Conception, testing, pregnancy, labour has been around since god was a boy, the move to how planned, prepared, measured and downright "scientific" things have become truly dismays me.

Obviously if a couple are struggling to conceive then that's a different matter and get all the help and tech available, by all means. Until your in that road though, for goodness sake let Mother Nature do her job and stop making testing companies etc Uber rich for absolutely no reason!!

Floofsquidge · 17/02/2022 17:31

@Mo1911 if the science that truly "dismays" you hasn't advanced then I would be dead, and so would my son. Seriously what is the harm in a simple timer app??

Duracellbunnywannabe · 17/02/2022 17:36

@Bitofachinwag you might not need one but when I was trying to work out if I was are in established labour (high risk labour) while looking after my toddler who kept asking me why were we having a baby it made things easier.

ShirleyPhallus · 17/02/2022 17:45

@Bitofachinwag

You don't need to write them down! You don't need to constantly time your contractions
This is a thread started by someone who wants an app to do this though. Why come on here and disregard what they want?
BertieBotts · 17/02/2022 17:51

I didn't have a smartphone when my 13yo was born and I remember using a website to do it!

If you have incredibly long labours (I do) then it's helpful to get an idea whether things are progressing or just staying the same.

Timing using a clock is fine but means you have to remember the times from one contraction to the next and frankly I'd rather be concentrating on whatever I'm doing to get myself through the labour. Or means you end up with little scrappy bits of paper lying around and you have to actually think to transcribe the clock time into a time that you wrote down. With the app or website all you do is click a button when the contraction starts, when it finishes and you can look at it later to see whether a pattern is forming.
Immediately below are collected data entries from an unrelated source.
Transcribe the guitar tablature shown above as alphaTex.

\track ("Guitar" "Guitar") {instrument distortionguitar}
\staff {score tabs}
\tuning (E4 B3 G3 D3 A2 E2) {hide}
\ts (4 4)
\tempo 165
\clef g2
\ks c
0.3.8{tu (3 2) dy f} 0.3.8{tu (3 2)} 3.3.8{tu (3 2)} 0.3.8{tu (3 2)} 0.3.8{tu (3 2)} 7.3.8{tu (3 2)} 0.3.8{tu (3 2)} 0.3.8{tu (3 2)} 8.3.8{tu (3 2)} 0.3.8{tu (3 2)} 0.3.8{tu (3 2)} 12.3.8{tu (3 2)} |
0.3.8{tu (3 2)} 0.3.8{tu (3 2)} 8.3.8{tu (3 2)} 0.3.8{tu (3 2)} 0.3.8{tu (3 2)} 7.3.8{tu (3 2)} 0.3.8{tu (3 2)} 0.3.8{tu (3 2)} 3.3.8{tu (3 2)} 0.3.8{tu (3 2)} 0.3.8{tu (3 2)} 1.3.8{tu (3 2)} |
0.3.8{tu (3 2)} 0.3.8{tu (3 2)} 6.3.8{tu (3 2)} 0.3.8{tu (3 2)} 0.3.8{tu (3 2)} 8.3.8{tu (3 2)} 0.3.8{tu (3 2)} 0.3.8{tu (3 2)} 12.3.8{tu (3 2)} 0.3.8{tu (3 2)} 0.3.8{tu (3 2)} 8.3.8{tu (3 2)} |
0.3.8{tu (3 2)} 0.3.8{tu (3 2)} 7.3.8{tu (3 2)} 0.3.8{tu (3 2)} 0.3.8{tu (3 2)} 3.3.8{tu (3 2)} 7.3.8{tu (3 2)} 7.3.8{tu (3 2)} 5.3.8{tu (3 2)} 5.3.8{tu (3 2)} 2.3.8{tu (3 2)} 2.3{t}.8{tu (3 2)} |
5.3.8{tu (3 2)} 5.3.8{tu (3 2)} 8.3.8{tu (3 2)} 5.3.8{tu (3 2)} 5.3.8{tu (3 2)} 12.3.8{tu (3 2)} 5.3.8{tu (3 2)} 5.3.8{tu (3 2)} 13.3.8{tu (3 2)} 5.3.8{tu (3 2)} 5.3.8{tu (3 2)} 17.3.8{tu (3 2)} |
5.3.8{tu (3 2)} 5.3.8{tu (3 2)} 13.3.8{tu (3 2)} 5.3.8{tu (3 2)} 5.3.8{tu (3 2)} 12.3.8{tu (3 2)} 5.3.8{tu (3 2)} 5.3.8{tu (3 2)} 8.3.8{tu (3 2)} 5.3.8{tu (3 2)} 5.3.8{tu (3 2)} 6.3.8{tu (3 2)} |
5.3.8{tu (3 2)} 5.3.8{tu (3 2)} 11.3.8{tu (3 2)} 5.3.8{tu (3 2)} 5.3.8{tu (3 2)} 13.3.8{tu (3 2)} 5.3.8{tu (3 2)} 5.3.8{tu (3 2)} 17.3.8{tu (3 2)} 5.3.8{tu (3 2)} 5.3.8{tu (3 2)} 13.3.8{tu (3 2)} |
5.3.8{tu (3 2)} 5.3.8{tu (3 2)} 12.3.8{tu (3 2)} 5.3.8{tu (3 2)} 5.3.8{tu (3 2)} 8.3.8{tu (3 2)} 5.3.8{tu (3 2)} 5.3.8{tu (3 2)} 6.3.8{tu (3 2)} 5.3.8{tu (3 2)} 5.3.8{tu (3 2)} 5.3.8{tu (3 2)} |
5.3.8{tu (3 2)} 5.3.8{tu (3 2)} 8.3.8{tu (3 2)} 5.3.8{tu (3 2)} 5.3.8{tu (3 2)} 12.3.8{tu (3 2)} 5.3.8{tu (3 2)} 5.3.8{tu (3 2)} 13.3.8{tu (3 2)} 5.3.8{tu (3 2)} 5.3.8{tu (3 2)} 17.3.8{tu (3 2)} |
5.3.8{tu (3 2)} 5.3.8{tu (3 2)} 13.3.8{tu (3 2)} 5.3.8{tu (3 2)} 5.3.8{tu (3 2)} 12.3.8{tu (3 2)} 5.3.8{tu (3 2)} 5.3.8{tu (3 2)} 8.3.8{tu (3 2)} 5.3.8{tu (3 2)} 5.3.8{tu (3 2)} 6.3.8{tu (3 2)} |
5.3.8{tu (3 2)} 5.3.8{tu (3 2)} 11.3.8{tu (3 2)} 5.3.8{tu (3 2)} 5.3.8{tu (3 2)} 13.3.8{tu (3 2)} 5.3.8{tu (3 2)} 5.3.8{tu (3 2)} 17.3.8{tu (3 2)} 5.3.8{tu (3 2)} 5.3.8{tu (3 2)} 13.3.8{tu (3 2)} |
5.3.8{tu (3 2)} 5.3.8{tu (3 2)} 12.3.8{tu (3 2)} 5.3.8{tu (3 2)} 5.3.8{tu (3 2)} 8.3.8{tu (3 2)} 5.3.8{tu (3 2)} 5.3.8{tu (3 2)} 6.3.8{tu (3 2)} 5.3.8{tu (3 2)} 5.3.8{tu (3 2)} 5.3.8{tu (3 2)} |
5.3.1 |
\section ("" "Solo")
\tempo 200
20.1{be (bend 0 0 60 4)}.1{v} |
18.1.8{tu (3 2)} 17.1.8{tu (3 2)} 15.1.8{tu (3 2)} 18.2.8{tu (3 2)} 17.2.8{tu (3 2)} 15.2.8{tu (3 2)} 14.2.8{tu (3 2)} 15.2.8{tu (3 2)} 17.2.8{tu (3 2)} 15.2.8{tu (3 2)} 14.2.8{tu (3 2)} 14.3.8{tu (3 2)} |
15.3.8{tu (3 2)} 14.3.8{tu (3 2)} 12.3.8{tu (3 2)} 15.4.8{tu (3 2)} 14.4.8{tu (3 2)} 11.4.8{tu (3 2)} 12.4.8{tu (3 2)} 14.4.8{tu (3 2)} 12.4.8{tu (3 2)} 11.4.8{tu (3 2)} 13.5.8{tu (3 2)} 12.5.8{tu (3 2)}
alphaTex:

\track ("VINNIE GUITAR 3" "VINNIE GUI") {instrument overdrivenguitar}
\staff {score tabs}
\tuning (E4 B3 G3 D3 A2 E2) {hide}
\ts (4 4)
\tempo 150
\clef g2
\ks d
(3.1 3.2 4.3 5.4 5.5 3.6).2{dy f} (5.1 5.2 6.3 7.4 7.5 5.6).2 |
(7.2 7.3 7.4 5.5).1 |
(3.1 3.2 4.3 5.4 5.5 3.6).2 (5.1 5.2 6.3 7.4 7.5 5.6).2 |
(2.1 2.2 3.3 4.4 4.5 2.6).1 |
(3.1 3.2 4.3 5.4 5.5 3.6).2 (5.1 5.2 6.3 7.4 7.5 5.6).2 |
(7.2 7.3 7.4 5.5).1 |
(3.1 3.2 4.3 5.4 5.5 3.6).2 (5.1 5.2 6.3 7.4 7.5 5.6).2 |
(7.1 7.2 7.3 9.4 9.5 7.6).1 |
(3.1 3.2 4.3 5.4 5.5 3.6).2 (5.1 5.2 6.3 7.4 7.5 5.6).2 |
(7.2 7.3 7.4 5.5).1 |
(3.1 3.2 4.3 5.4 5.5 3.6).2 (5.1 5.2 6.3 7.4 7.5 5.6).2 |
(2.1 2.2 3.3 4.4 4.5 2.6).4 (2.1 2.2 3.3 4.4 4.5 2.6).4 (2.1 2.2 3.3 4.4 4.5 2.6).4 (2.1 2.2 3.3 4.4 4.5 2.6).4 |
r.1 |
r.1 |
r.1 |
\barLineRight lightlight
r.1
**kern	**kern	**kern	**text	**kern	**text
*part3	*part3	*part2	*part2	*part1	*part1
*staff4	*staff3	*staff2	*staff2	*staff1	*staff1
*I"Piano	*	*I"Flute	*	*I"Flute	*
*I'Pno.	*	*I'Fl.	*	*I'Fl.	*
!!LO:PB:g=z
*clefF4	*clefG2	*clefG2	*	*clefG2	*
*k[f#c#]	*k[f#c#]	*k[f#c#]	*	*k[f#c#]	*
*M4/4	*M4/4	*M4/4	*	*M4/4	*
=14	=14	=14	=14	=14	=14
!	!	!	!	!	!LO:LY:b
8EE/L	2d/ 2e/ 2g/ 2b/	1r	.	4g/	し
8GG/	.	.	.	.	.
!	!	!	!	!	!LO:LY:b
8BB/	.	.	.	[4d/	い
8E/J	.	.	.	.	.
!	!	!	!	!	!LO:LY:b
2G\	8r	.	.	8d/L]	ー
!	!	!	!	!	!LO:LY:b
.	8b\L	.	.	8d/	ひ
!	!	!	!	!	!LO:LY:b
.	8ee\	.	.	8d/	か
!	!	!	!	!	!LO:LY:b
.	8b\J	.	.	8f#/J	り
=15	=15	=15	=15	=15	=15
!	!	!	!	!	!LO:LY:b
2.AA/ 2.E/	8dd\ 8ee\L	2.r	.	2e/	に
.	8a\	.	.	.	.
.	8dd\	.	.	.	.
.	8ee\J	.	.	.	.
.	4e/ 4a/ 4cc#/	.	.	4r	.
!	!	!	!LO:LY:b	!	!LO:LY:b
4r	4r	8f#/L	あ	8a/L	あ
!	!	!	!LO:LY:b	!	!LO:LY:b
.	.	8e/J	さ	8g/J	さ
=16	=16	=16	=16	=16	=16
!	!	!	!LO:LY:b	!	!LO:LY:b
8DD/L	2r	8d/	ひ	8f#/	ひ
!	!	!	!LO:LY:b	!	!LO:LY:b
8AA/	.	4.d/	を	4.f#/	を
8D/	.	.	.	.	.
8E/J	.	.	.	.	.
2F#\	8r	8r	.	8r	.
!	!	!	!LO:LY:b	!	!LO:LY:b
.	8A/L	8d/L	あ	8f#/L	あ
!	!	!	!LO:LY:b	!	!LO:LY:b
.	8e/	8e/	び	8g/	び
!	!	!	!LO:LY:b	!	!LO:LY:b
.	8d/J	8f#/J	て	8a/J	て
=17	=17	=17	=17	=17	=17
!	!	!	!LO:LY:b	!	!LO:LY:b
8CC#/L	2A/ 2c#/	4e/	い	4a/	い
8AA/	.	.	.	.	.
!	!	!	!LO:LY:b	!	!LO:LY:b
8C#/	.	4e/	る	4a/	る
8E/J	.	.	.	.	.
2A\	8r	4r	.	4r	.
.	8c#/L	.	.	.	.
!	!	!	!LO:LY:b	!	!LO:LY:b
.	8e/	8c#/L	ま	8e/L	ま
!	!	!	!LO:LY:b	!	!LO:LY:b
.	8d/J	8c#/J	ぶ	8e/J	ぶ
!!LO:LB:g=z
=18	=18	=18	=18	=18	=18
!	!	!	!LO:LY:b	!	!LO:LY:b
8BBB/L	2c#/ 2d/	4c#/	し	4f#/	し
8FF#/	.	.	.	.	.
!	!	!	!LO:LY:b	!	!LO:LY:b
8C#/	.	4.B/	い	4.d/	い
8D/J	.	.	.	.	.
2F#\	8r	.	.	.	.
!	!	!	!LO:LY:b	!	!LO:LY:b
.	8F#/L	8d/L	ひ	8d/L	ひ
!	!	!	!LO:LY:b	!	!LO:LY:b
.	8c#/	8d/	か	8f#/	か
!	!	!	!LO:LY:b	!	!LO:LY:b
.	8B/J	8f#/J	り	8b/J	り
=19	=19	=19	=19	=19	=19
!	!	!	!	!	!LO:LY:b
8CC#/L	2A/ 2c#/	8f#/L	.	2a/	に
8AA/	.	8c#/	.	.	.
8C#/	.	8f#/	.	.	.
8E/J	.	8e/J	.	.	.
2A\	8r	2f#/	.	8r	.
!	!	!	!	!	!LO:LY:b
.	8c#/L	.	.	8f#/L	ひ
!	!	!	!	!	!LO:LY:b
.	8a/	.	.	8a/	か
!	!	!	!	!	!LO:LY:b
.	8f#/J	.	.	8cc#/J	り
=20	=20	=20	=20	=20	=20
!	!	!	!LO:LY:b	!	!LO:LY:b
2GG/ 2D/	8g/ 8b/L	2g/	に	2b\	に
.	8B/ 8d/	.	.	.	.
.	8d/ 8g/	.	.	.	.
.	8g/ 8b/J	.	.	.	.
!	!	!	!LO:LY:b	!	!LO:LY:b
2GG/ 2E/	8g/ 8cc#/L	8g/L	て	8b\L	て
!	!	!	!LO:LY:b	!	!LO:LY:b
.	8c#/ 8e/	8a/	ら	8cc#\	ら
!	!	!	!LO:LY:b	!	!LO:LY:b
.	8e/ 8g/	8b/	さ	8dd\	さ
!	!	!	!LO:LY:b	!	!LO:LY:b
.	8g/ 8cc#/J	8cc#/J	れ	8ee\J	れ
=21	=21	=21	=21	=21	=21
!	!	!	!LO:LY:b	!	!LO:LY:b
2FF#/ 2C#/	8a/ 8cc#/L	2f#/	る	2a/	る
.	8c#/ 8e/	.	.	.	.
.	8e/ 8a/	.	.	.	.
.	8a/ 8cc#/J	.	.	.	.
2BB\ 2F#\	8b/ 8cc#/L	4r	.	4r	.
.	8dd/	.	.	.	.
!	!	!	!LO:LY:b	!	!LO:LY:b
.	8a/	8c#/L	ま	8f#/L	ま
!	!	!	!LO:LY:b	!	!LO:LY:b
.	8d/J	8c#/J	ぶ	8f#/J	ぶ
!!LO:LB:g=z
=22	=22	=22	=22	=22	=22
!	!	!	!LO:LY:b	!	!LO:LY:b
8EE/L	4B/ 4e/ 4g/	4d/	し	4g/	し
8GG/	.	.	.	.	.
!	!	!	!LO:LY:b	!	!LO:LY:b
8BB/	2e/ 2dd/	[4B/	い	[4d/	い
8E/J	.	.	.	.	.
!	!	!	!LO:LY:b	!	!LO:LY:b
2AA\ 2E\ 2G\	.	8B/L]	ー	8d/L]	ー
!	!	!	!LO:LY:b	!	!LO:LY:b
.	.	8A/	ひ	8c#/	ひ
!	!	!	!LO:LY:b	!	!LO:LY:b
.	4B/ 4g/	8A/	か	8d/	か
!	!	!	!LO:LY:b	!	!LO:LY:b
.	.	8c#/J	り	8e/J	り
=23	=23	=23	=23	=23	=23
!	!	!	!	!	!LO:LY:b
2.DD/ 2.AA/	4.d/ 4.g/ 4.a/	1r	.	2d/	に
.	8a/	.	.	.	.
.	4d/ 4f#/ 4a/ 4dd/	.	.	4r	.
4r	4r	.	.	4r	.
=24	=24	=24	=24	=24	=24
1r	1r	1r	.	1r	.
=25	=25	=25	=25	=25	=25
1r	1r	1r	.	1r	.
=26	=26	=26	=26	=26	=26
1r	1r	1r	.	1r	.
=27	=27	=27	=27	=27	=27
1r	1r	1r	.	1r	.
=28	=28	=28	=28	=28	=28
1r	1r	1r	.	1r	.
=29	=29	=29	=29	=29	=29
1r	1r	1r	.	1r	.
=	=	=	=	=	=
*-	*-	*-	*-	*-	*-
The app doesn't tell you to do anything. It's just a tool to help you ascertain time between contractions. Which is a question they ask when you go in whether or not you've been advised to wait for a specific number. I wouldn't like to go all the way to hospital to be told to go home, and midwives don't normally come out to the house to assess whether or not you're in labour.

BertieBotts · 17/02/2022 17:54

Ooh mine didn't have a voice, don't think I could be doing with that :o

It's also quite obvious that you don't need to time every one, but it can be useful to time a few every so often to see how things are going.

Bitofachinwag · 17/02/2022 17:57

bertiebotts another poster did say that the app told them when to go to hospital.
Yes of course the midwives will ask how long between contractions, but you don't need to have monitored every single contraction since they started to be able to tell them that.

Bitofachinwag · 17/02/2022 17:58

This is a thread started by someone who wants an app to do this though. Why come on here and disregard what they want?

I was given the OP a different perspective.

BertieBotts · 17/02/2022 18:17

Did anybody say that they used it to monitor every single contraction? You wouldn't do that with a clock so I'm not sure that an app would make you suddenly want to do that.

Most apps won't tell you when you go into hospital because different countries and sometimes hospitals have different ways of calculating it.

YoBeaches · 17/02/2022 20:21

I hired a tens machine from
boots as part of my pain relief plan and that had a handy timer on it which worked well as you can hang it round your neck if you walk around.

I think phones and other things get a bit lost in the process but with the tens machine you're controlling the machine from the same device so really easy.

thebigpurpleone · 17/02/2022 20:51

By the hospital comment I meant three in every ten. I found it great. I laboured at home with tens machine and app and baby was born within two hours of arriving at hosp.